■ Task goal: Please set down every line of source text in the listing below word for word, and leave the pictures out of your answer.

■ Document images with source code:
***

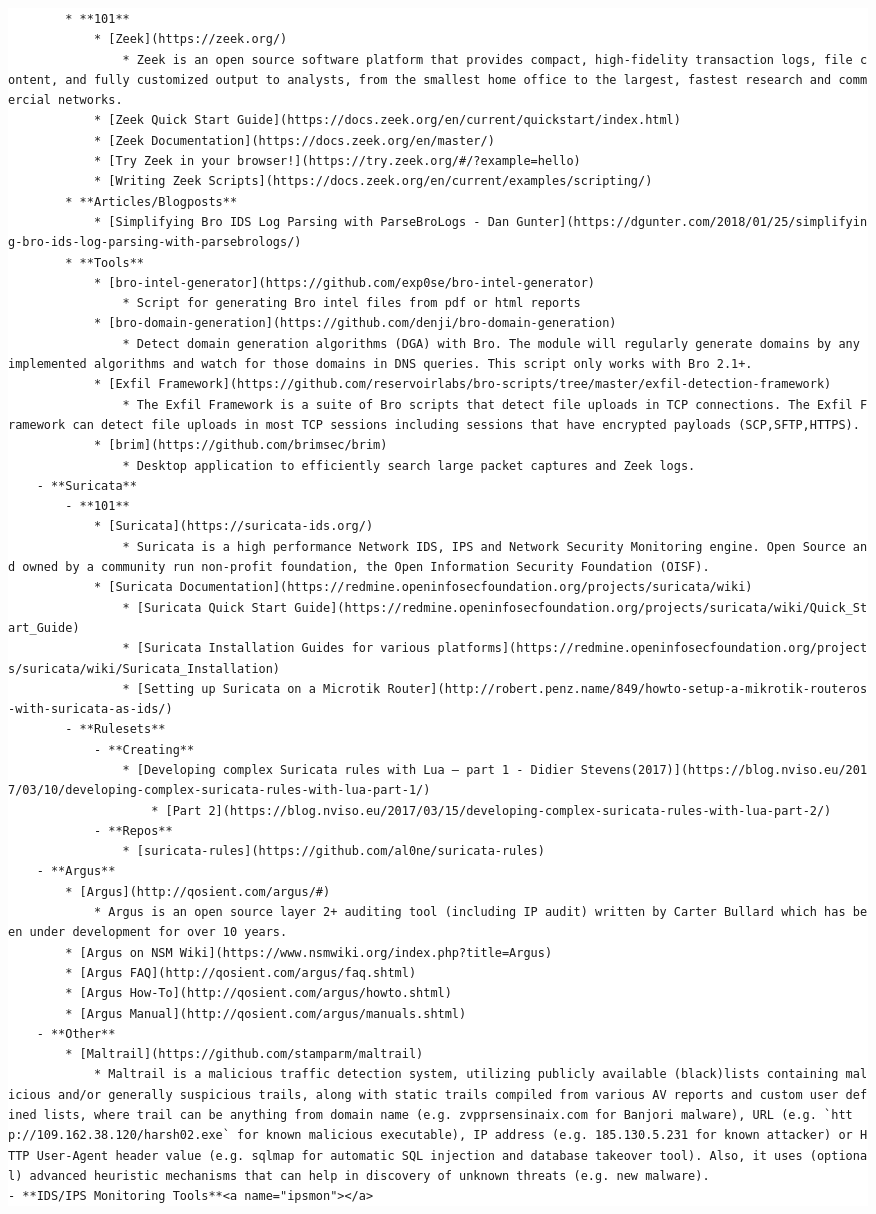 			* **101**
				* [Zeek](https://zeek.org/)
					* Zeek is an open source software platform that provides compact, high-fidelity transaction logs, file content, and fully customized output to analysts, from the smallest home office to the largest, fastest research and commercial networks.
				* [Zeek Quick Start Guide](https://docs.zeek.org/en/current/quickstart/index.html)
				* [Zeek Documentation](https://docs.zeek.org/en/master/)
				* [Try Zeek in your browser!](https://try.zeek.org/#/?example=hello)
				* [Writing Zeek Scripts](https://docs.zeek.org/en/current/examples/scripting/)
			* **Articles/Blogposts**
				* [Simplifying Bro IDS Log Parsing with ParseBroLogs - Dan Gunter](https://dgunter.com/2018/01/25/simplifying-bro-ids-log-parsing-with-parsebrologs/)
			* **Tools**
				* [bro-intel-generator](https://github.com/exp0se/bro-intel-generator)
					* Script for generating Bro intel files from pdf or html reports
				* [bro-domain-generation](https://github.com/denji/bro-domain-generation)
					* Detect domain generation algorithms (DGA) with Bro. The module will regularly generate domains by any implemented algorithms and watch for those domains in DNS queries. This script only works with Bro 2.1+.
				* [Exfil Framework](https://github.com/reservoirlabs/bro-scripts/tree/master/exfil-detection-framework)
					* The Exfil Framework is a suite of Bro scripts that detect file uploads in TCP connections. The Exfil Framework can detect file uploads in most TCP sessions including sessions that have encrypted payloads (SCP,SFTP,HTTPS).
				* [brim](https://github.com/brimsec/brim)
					* Desktop application to efficiently search large packet captures and Zeek logs.
		- **Suricata**
			- **101**
				* [Suricata](https://suricata-ids.org/)
					* Suricata is a high performance Network IDS, IPS and Network Security Monitoring engine. Open Source and owned by a community run non-profit foundation, the Open Information Security Foundation (OISF).
				* [Suricata Documentation](https://redmine.openinfosecfoundation.org/projects/suricata/wiki)
					* [Suricata Quick Start Guide](https://redmine.openinfosecfoundation.org/projects/suricata/wiki/Quick_Start_Guide)
					* [Suricata Installation Guides for various platforms](https://redmine.openinfosecfoundation.org/projects/suricata/wiki/Suricata_Installation)
					* [Setting up Suricata on a Microtik Router](http://robert.penz.name/849/howto-setup-a-mikrotik-routeros-with-suricata-as-ids/)
			- **Rulesets**
				- **Creating**
					* [Developing complex Suricata rules with Lua – part 1 - Didier Stevens(2017)](https://blog.nviso.eu/2017/03/10/developing-complex-suricata-rules-with-lua-part-1/)
						* [Part 2](https://blog.nviso.eu/2017/03/15/developing-complex-suricata-rules-with-lua-part-2/)
				- **Repos**
					* [suricata-rules](https://github.com/al0ne/suricata-rules)
		- **Argus**
			* [Argus](http://qosient.com/argus/#)
				* Argus is an open source layer 2+ auditing tool (including IP audit) written by Carter Bullard which has been under development for over 10 years.
			* [Argus on NSM Wiki](https://www.nsmwiki.org/index.php?title=Argus)
			* [Argus FAQ](http://qosient.com/argus/faq.shtml)
			* [Argus How-To](http://qosient.com/argus/howto.shtml)
			* [Argus Manual](http://qosient.com/argus/manuals.shtml)
		- **Other**
			* [Maltrail](https://github.com/stamparm/maltrail)
				* Maltrail is a malicious traffic detection system, utilizing publicly available (black)lists containing malicious and/or generally suspicious trails, along with static trails compiled from various AV reports and custom user defined lists, where trail can be anything from domain name (e.g. zvpprsensinaix.com for Banjori malware), URL (e.g. `http://109.162.38.120/harsh02.exe` for known malicious executable), IP address (e.g. 185.130.5.231 for known attacker) or HTTP User-Agent header value (e.g. sqlmap for automatic SQL injection and database takeover tool). Also, it uses (optional) advanced heuristic mechanisms that can help in discovery of unknown threats (e.g. new malware).
	- **IDS/IPS Monitoring Tools**<a name="ipsmon"></a>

***

■ Response area:
 			* **101**
				* [Zeek](https://zeek.org/)
					* Zeek is an open source software platform that provides compact, high-fidelity transaction logs, file content, and fully customized output to analysts, from the smallest home office to the largest, fastest research and commercial networks.
				* [Zeek Quick Start Guide](https://docs.zeek.org/en/current/quickstart/index.html)
				* [Zeek Documentation](https://docs.zeek.org/en/master/)
				* [Try Zeek in your browser!](https://try.zeek.org/#/?example=hello)
				* [Writing Zeek Scripts](https://docs.zeek.org/en/current/examples/scripting/)
			* **Articles/Blogposts**
				* [Simplifying Bro IDS Log Parsing with ParseBroLogs - Dan Gunter](https://dgunter.com/2018/01/25/simplifying-bro-ids-log-parsing-with-parsebrologs/)
			* **Tools**
				* [bro-intel-generator](https://github.com/exp0se/bro-intel-generator)
					* Script for generating Bro intel files from pdf or html reports
				* [bro-domain-generation](https://github.com/denji/bro-domain-generation)
					* Detect domain generation algorithms (DGA) with Bro. The module will regularly generate domains by any implemented algorithms and watch for those domains in DNS queries. This script only works with Bro 2.1+.
				* [Exfil Framework](https://github.com/reservoirlabs/bro-scripts/tree/master/exfil-detection-framework)
					* The Exfil Framework is a suite of Bro scripts that detect file uploads in TCP connections. The Exfil Framework can detect file uploads in most TCP sessions including sessions that have encrypted payloads (SCP,SFTP,HTTPS).
				* [brim](https://github.com/brimsec/brim)
					* Desktop application to efficiently search large packet captures and Zeek logs.
		- **Suricata**
			- **101**
				* [Suricata](https://suricata-ids.org/)
					* Suricata is a high performance Network IDS, IPS and Network Security Monitoring engine. Open Source and owned by a community run non-profit foundation, the Open Information Security Foundation (OISF).
				* [Suricata Documentation](https://redmine.openinfosecfoundation.org/projects/suricata/wiki)
					* [Suricata Quick Start Guide](https://redmine.openinfosecfoundation.org/projects/suricata/wiki/Quick_Start_Guide)
					* [Suricata Installation Guides for various platforms](https://redmine.openinfosecfoundation.org/projects/suricata/wiki/Suricata_Installation)
					* [Setting up Suricata on a Microtik Router](http://robert.penz.name/849/howto-setup-a-mikrotik-routeros-with-suricata-as-ids/)
			- **Rulesets**
				- **Creating**
					* [Developing complex Suricata rules with Lua – part 1 - Didier Stevens(2017)](https://blog.nviso.eu/2017/03/10/developing-complex-suricata-rules-with-lua-part-1/)
						* [Part 2](https://blog.nviso.eu/2017/03/15/developing-complex-suricata-rules-with-lua-part-2/)
				- **Repos**
					* [suricata-rules](https://github.com/al0ne/suricata-rules)
		- **Argus**
			* [Argus](http://qosient.com/argus/#)
				* Argus is an open source layer 2+ auditing tool (including IP audit) written by Carter Bullard which has been under development for over 10 years.
			* [Argus on NSM Wiki](https://www.nsmwiki.org/index.php?title=Argus)
			* [Argus FAQ](http://qosient.com/argus/faq.shtml)
			* [Argus How-To](http://qosient.com/argus/howto.shtml)
			* [Argus Manual](http://qosient.com/argus/manuals.shtml)
		- **Other**
			* [Maltrail](https://github.com/stamparm/maltrail)
				* Maltrail is a malicious traffic detection system, utilizing publicly available (black)lists containing malicious and/or generally suspicious trails, along with static trails compiled from various AV reports and custom user defined lists, where trail can be anything from domain name (e.g. zvpprsensinaix.com for Banjori malware), URL (e.g. `http://109.162.38.120/harsh02.exe` for known malicious executable), IP address (e.g. 185.130.5.231 for known attacker) or HTTP User-Agent header value (e.g. sqlmap for automatic SQL injection and database takeover tool). Also, it uses (optional) advanced heuristic mechanisms that can help in discovery of unknown threats (e.g. new malware).
	- **IDS/IPS Monitoring Tools**<a name="ipsmon"></a>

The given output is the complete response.